→ **Tasks**
1. Please update the passage on echo state networks between "Training ESNs is" and "good predictive performance.", inclusive, replacing "LSTM" with "GRU".
2. In the passage on echo state networks, what does the Echo State Property require?

Recent advances in deep learning have revived interest in surrogate modelling of complex dynamical systems by providing a variety of new representations and new training paradigms. Earlier studies used deep learning architectures, both feedforward and recurrent, including variants such as LSTMs and GRUs, all of which are trained using the computationally expensive backpropagation through time [4,27] algorithm. However, several recent studies have found that a simpler technique, ESNs, may have comparable to superior performance [3,11]. ESNs are an older technique, developed simultaneously and independently by Herbert Jaeger as ESNs and by Wolfgang Maass as Liquid State Machines [28,29]. In both cases, a large, fixed recurrent reservoir of units (characterized by a sparse, randomly generated recurrence matrix A) is driven by an input signal randomly projected through a fixed matrix Win into the reservoir state space, while the target is re-constructed by learning a weighted sum of reservoir unit activations.
Training ESNs is significantly faster and cheaper than training an LSTM or other modern RNN using backpropagation through time. ESN performance is known to depend on the Echo State Property, which requires that the influence of the initial conditions of an ESN decays asymptotically to zero with time. An ESN with the Echo State Property, can be proven to be a universal function approximator [30]. Among the classes of ESNs explored within the weather community, one class has the reservoir matrix A with LSR (e.g. maximum eigenvalue, low in this case being ≈0.1) [11] which is the LSR regime, while the other is the HSR regime allowing A’s with higher spectral radius generally close to 1 [3]. Both ESN types rely on basis function expansion of the reservoir states for good predictive performance.

→ **Information provided**
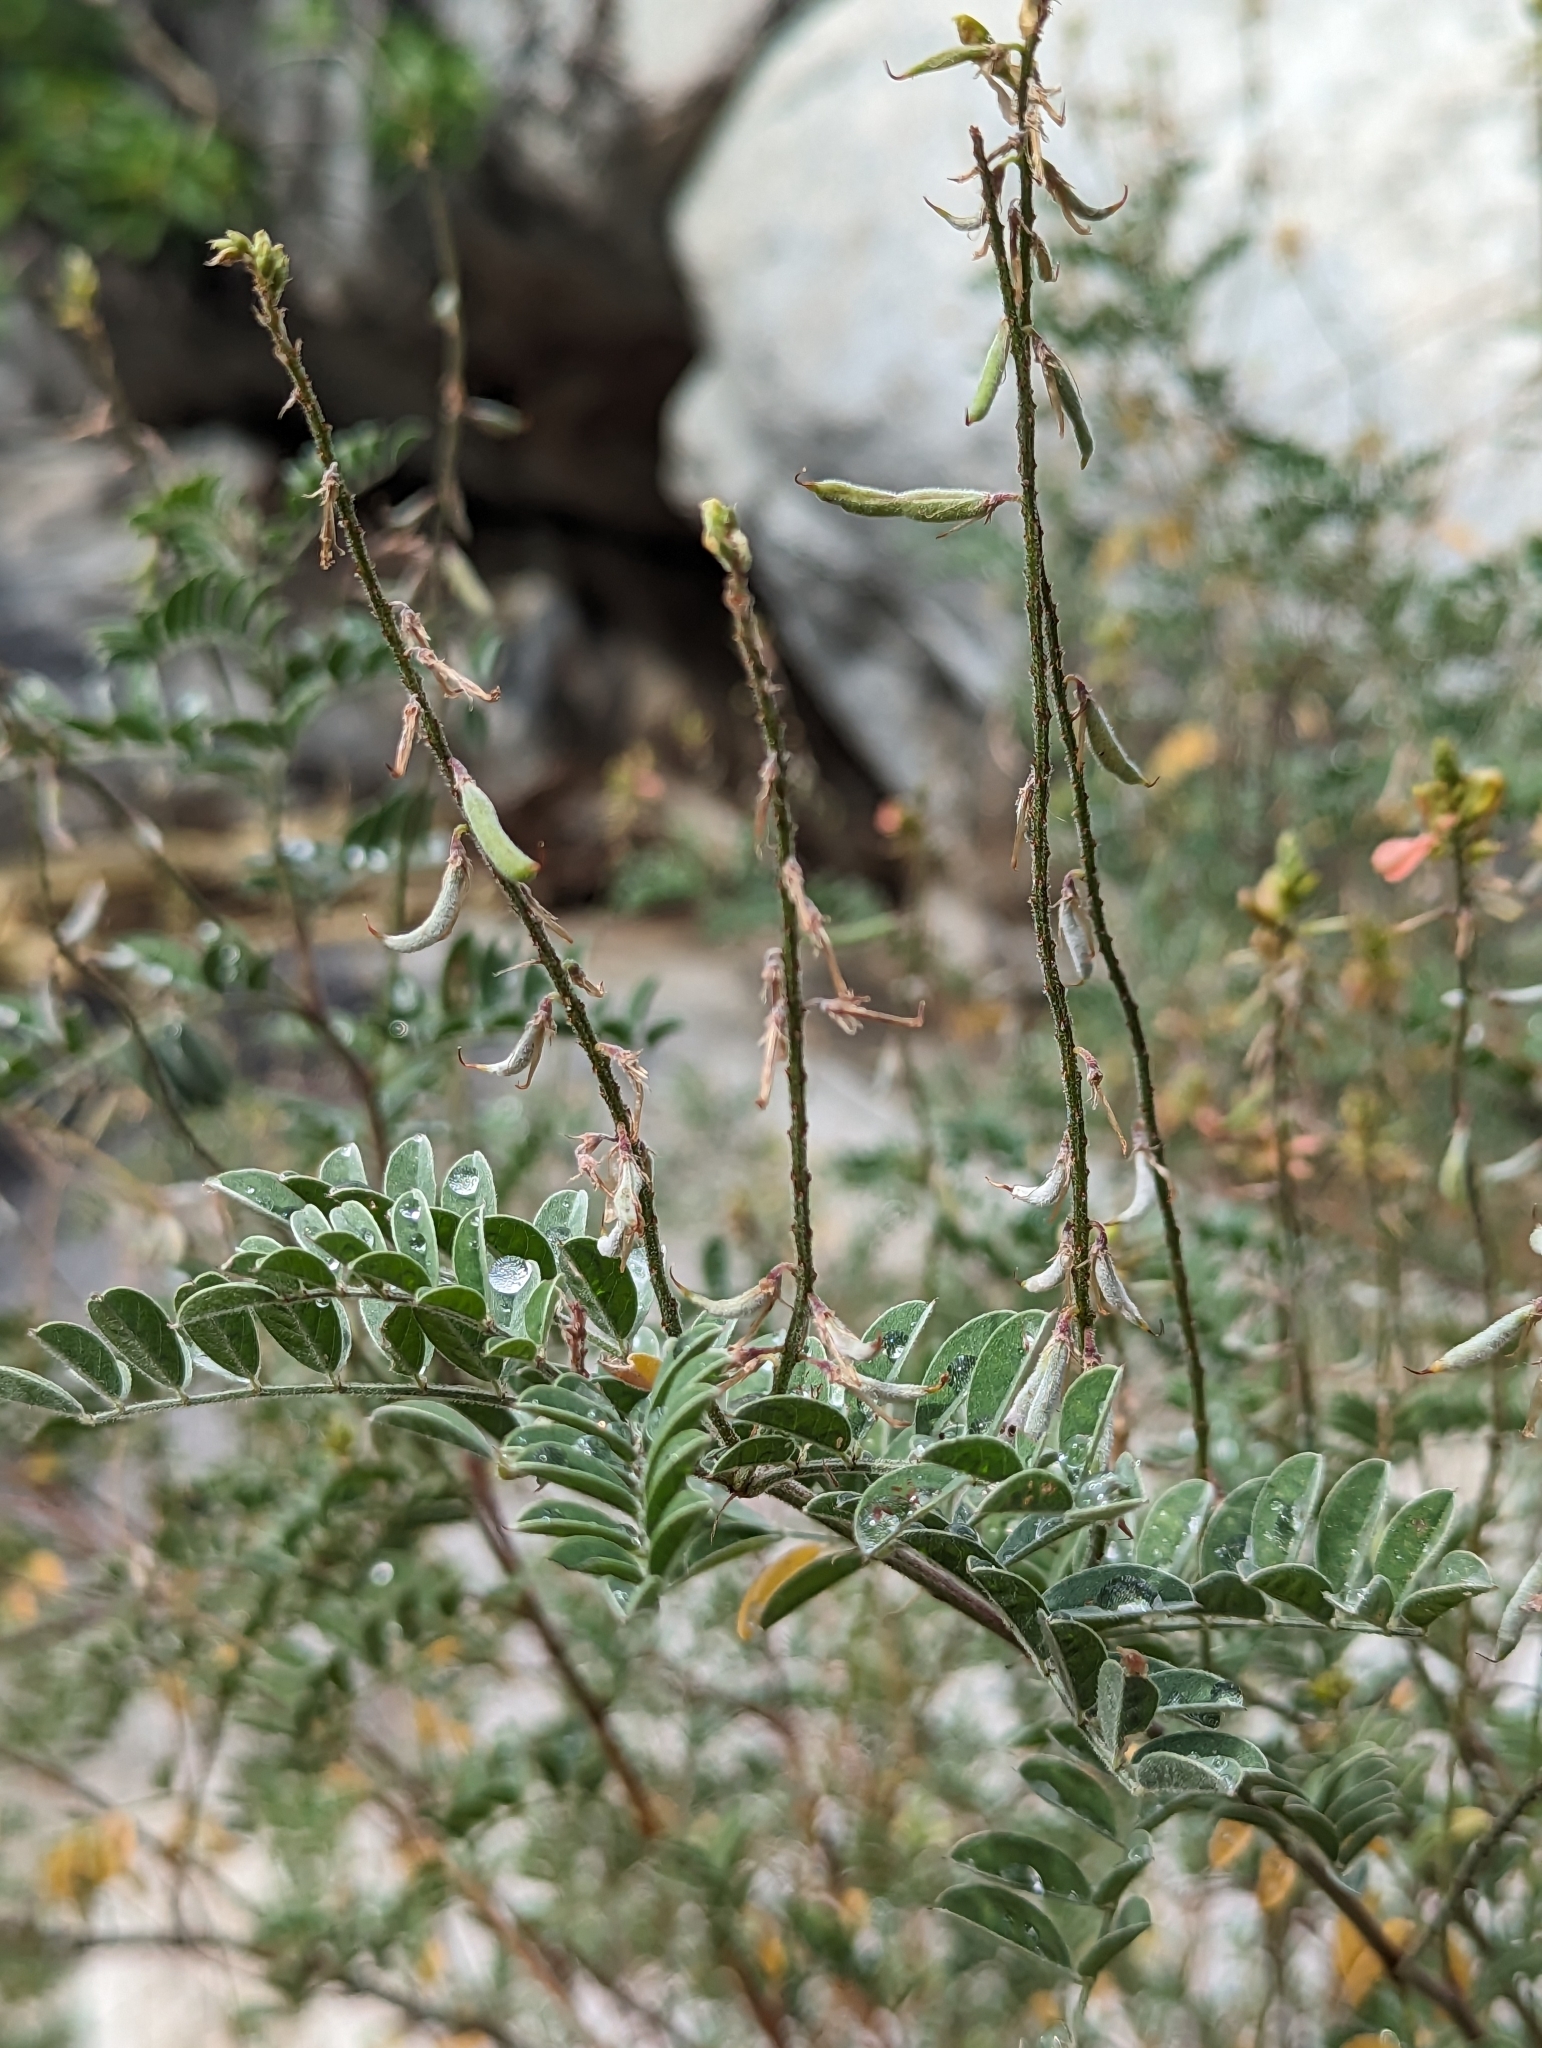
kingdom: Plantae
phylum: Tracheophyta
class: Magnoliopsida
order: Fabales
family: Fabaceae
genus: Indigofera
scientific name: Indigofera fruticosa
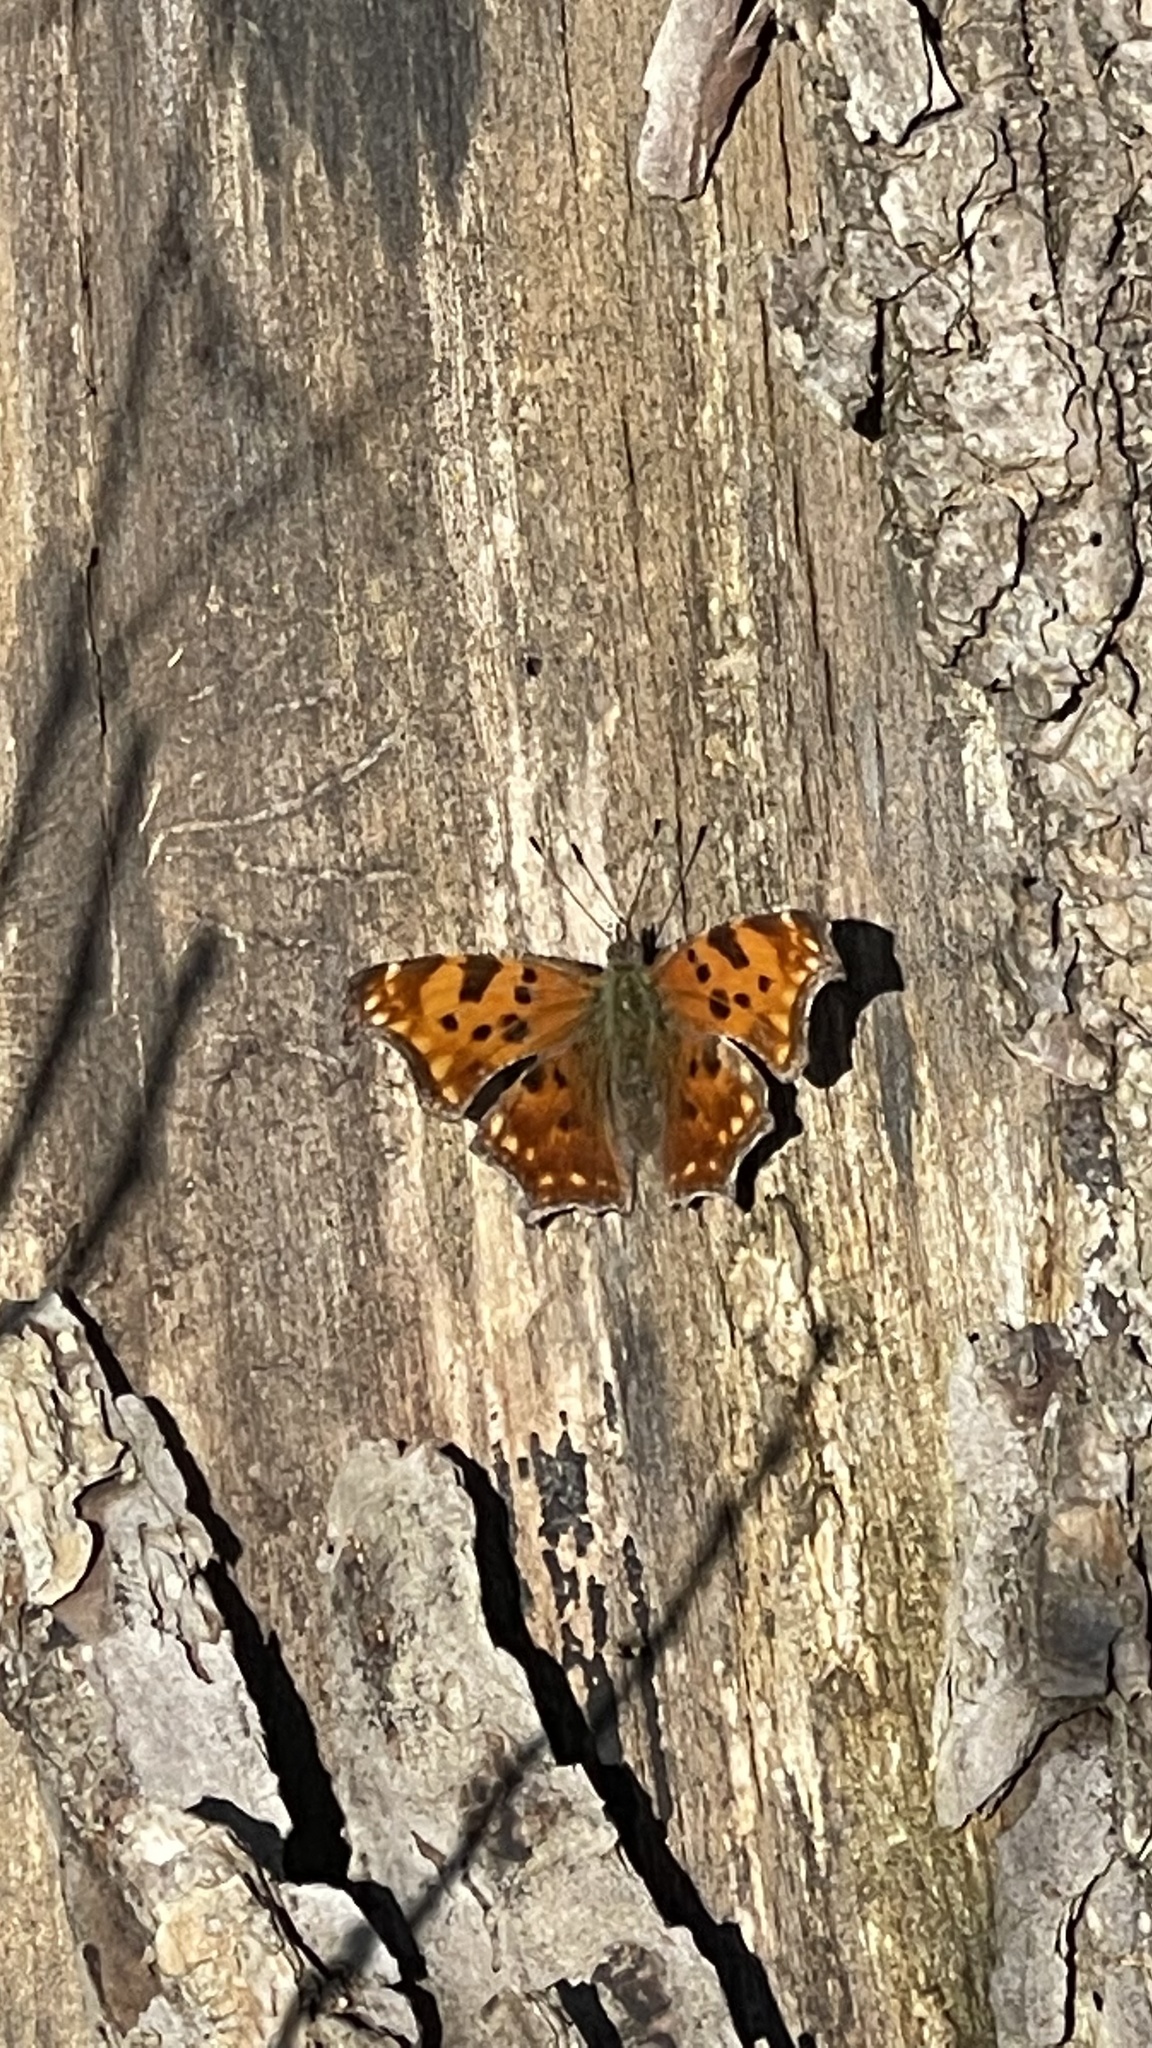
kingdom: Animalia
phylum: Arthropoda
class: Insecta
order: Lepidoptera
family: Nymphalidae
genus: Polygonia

→ **Answers provided**
1.
Training ESNs is significantly faster and cheaper than training an GRU or other modern RNN using backpropagation through time. ESN performance is known to depend on the Echo State Property, which requires that the influence of the initial conditions of an ESN decays asymptotically to zero with time. An ESN with the Echo State Property, can be proven to be a universal function approximator [30]. Among the classes of ESNs explored within the weather community, one class has the reservoir matrix A with LSR (e.g. maximum eigenvalue, low in this case being ≈0.1) [11] which is the LSR regime, while the other is the HSR regime allowing A’s with higher spectral radius generally close to 1 [3]. Both ESN types rely on basis function expansion of the reservoir states for good predictive performance.

2. It requires that the influence of an ESN's initial conditions decays asymptotically to zero with time.